## TRECHO SELECIONADO
José
Nêumanne
Ter acesso a
Supremo como instância única é, na prática, melhor meio de ter defesa
ilimitada
Na teoria, os
seis ministros do Supremo Tribunal Federal (STF) que votaram pela aceitação dos
embargos infringentes dos condenados do mensalão que tiveram quatro votos contra
a sentença majoritária se inspiraram na mais nobre das intenções, a de garantir
plena defesa a réus julgados não em última, mas em única instância. Os
ex-dirigentes do Partido dos Trabalhadores (PT) e no primeiro governo federal
deste José Dirceu, José Genoino e João Paulo Cunha, entre outros, foram
beneficiados por um princípio jurídico cuja definição – “garantismo” – não
consta do Dicionário Houaiss da Língua Portuguesa. Mas tem sido tão usado
em discursos no mais alto tribunal que pode até ter entrado no pequeno universo
vocabular da grande massa da população. No “juridiquês”, o termo pomposo
significa direito à defesa total. No popular, empurrão com a barriga ou
impunidade.

## MATERIAL FORNECIDO

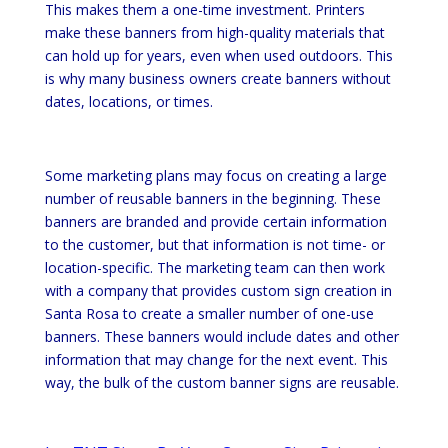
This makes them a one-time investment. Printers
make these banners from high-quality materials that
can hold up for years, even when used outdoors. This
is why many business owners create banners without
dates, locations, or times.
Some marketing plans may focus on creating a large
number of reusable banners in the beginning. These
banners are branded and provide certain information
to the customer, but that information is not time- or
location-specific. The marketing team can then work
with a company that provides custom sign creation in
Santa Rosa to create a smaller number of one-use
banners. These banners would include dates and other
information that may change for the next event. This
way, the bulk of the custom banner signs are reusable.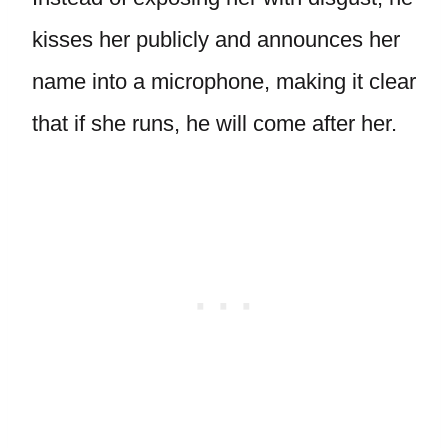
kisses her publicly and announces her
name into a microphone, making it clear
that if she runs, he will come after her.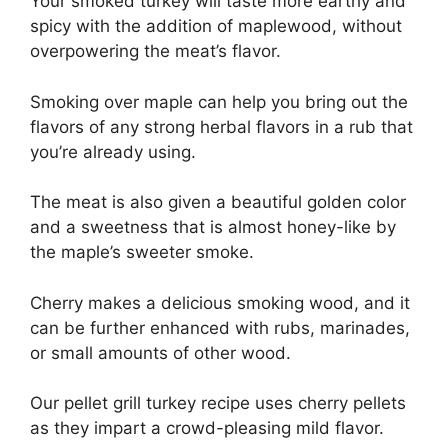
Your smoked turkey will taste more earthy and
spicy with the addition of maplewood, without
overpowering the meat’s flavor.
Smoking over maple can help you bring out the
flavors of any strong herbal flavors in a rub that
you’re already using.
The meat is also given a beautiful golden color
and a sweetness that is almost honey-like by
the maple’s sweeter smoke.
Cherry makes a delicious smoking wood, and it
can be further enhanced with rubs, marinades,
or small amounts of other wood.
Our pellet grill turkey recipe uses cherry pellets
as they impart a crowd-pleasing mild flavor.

* * *

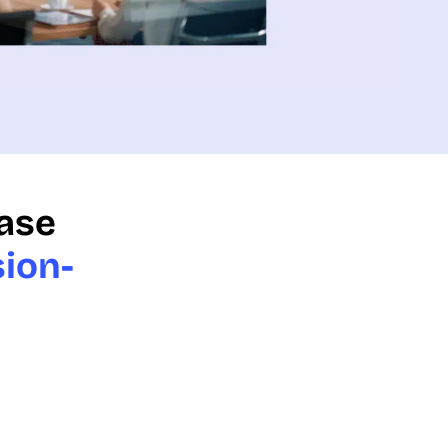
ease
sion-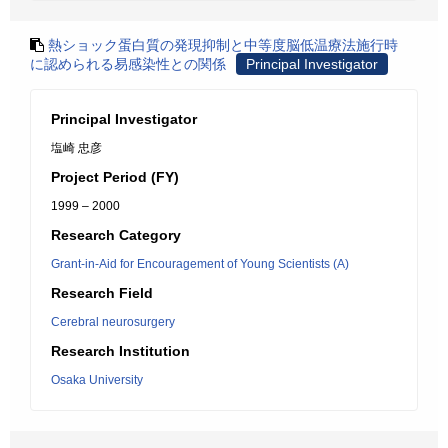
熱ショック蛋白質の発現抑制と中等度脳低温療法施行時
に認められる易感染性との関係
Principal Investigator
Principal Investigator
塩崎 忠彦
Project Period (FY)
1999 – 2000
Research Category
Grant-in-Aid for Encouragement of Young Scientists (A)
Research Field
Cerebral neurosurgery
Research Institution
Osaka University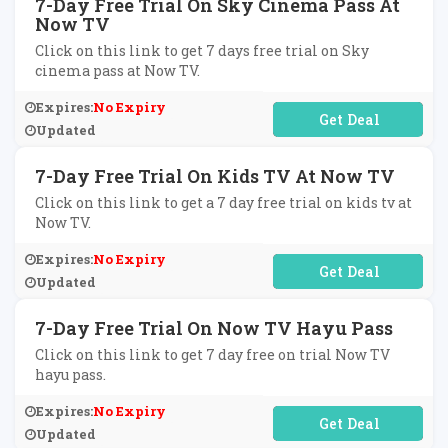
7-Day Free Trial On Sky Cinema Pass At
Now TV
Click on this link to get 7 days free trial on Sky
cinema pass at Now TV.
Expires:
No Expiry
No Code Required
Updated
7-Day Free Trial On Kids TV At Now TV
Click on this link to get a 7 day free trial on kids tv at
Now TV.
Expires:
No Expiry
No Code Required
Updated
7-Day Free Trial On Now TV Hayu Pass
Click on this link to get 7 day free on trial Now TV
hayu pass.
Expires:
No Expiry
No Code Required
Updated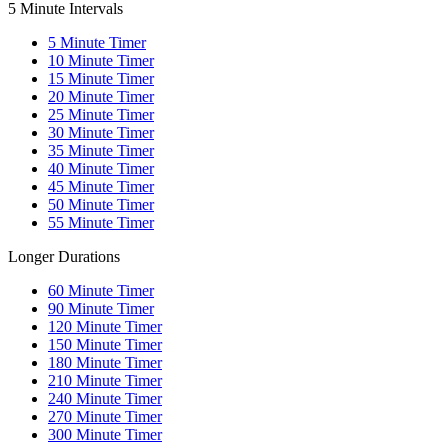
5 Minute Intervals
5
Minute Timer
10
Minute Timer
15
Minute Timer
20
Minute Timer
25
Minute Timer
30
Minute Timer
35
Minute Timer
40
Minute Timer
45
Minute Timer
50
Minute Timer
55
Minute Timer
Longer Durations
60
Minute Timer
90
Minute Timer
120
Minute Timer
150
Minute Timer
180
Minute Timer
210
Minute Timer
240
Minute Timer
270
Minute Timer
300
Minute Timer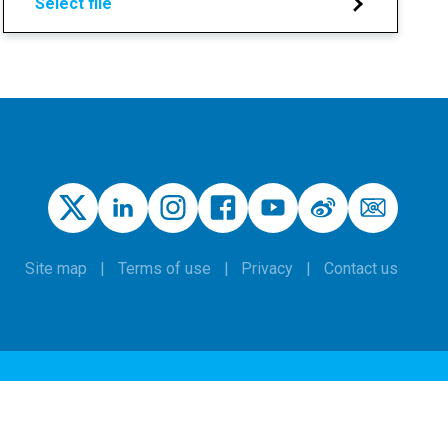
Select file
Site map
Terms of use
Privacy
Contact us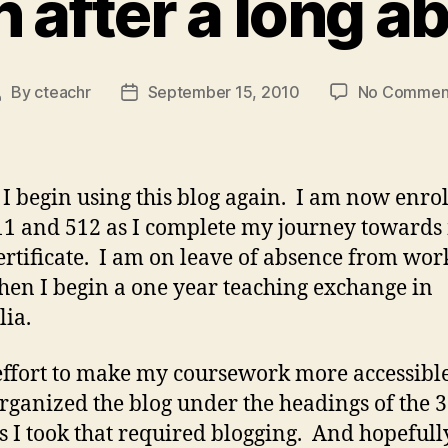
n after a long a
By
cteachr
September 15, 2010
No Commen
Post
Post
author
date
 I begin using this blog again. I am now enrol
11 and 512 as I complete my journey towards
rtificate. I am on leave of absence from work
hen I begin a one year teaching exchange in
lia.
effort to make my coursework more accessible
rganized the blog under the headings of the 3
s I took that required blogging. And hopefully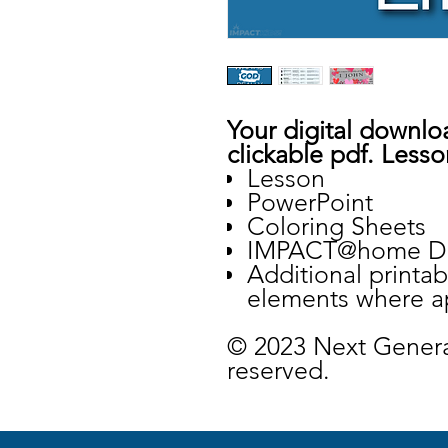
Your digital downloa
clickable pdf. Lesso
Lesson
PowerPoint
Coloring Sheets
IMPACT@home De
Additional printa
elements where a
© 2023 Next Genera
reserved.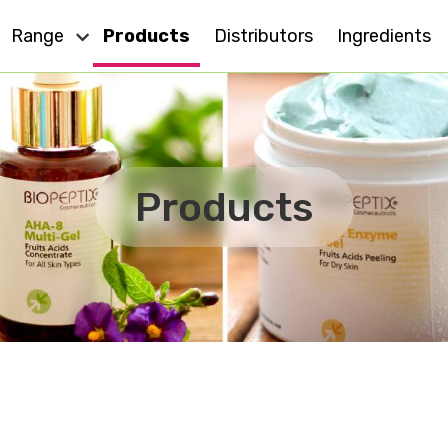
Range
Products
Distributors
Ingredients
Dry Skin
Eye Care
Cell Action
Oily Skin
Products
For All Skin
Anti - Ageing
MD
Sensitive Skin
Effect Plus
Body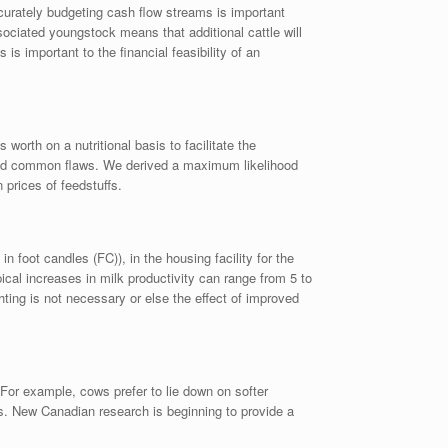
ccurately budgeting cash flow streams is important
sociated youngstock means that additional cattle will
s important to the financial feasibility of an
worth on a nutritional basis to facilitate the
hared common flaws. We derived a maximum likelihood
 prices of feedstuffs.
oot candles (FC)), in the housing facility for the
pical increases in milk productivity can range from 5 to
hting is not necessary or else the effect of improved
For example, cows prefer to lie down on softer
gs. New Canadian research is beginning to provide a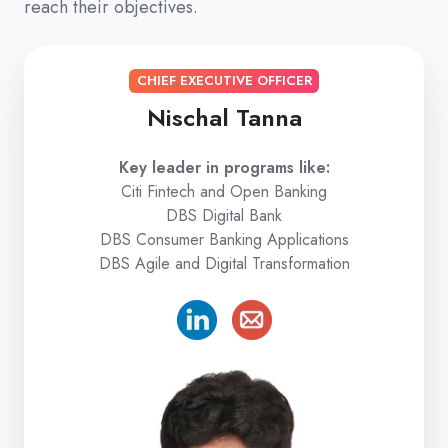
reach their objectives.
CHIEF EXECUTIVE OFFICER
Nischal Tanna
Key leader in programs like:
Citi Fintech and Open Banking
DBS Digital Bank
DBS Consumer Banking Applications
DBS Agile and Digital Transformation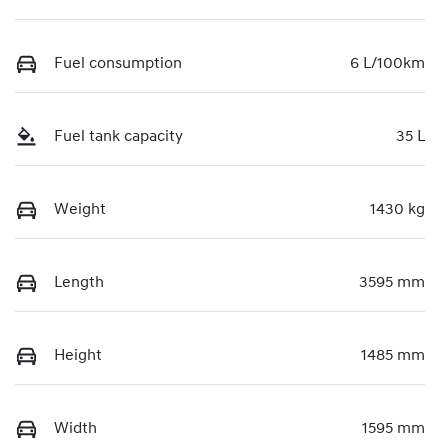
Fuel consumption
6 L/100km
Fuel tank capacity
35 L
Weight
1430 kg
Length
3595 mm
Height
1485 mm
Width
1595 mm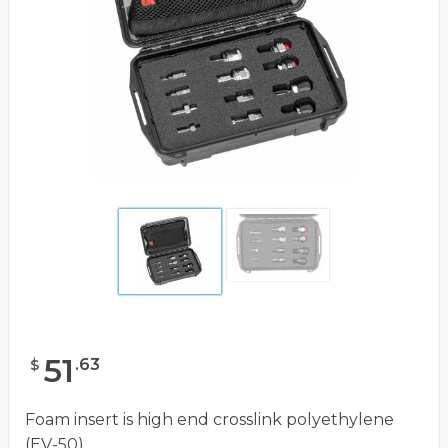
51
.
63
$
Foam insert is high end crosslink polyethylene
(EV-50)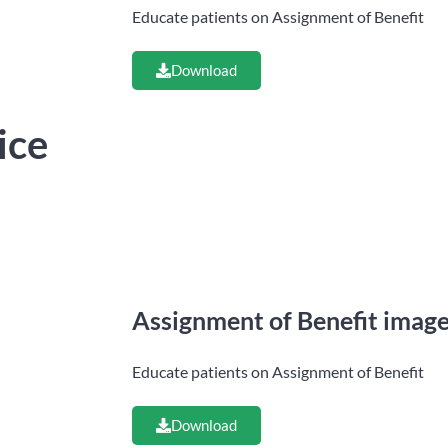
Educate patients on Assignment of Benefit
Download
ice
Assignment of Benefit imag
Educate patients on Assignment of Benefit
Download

==

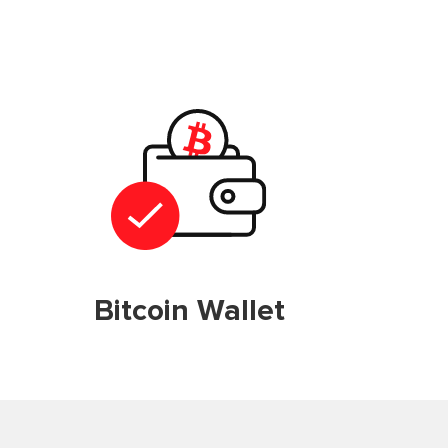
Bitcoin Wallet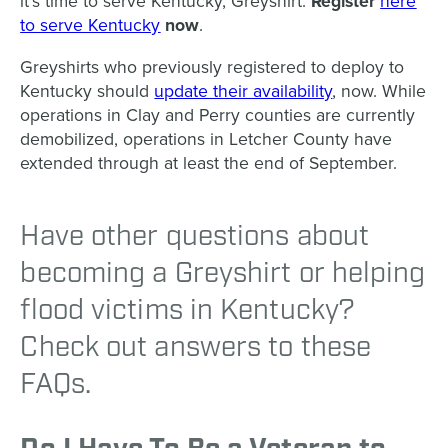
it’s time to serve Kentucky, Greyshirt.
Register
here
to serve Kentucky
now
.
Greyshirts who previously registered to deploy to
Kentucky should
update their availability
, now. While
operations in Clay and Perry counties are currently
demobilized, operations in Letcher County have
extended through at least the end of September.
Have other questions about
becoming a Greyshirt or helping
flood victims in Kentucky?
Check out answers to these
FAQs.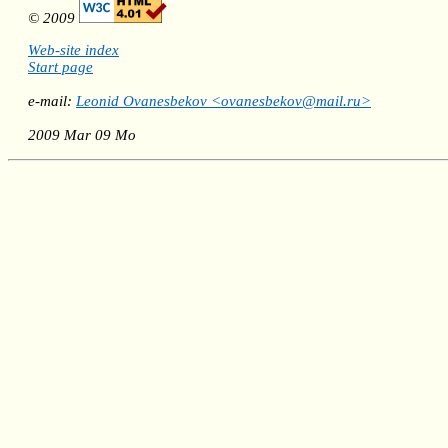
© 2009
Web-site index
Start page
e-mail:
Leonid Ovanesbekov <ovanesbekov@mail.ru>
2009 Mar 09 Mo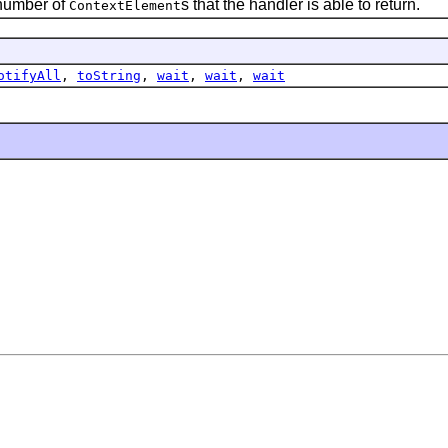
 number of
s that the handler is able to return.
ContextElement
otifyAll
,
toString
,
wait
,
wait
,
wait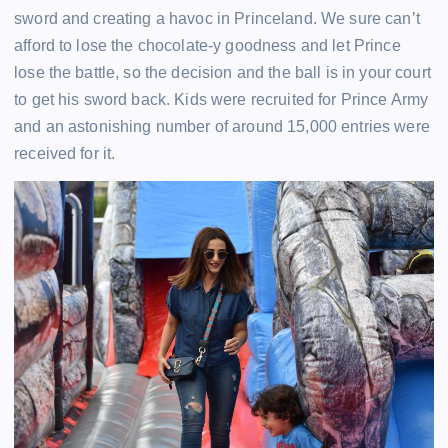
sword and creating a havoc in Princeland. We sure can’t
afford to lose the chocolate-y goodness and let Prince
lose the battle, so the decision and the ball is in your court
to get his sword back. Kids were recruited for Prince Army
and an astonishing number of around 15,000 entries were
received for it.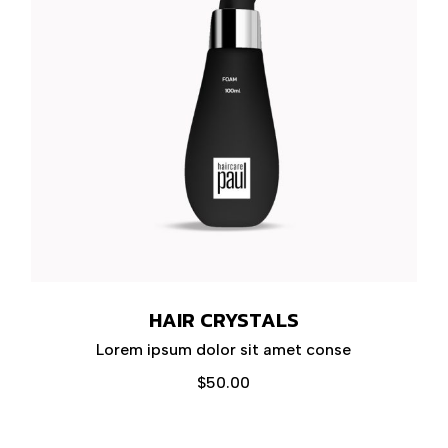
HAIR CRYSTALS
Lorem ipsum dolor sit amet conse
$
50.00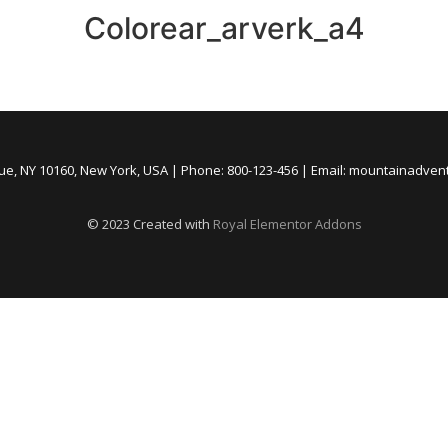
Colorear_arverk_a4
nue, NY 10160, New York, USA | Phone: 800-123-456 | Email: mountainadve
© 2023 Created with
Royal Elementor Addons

## SOBRE A TAREFA
Escreva a continuação do artigo sobre os embargos infringentes no julgamento do mensalão, começando logo após a última frase apresentada.

## RESPOSTA DA TAREFA
A reportagem de
Valmir Hupsel Filho e Fausto Macedo na edição de domingo (22 de setembro) deste
jornal não deixa dúvida quanto a isso. Pelas contas dos repórteres, “chance de
novo julgamento no STF pode adiar sentença de mais 306 ações penais”. Ou seja, a
oportunidade dada por seis em 11 ministros supremos aos petralhas-em-chefe, num
processo que dura mais de sete anos para julgar delitos de que são acusados há
mais de oito, esticará a delonga notória de que gozam réus em 306 ações penais e
533 inquéritos criminais, alguns dos quais se tornarão ações desde que as
denúncias sejam aceitas pela Corte.
Entre estes há
ex-inimigos do PT convertidos à grei dos comensais do poder socialista. De
acordo com o levantamento dos dois repórteres, o deputado federal Paulo Maluf
(PP-SP), que de acusado de “filhote da ditadura” passou a aliado fiel na
campanha vitoriosa de Fernando Haddad à Prefeitura paulistana, responde a duas
ações por crimes contra o sistema financeiro nacional. Numa delas, a 461, de
2007, também é acusado por formação de quadrilha, lavagem de dinheiro e
ocultação de bens.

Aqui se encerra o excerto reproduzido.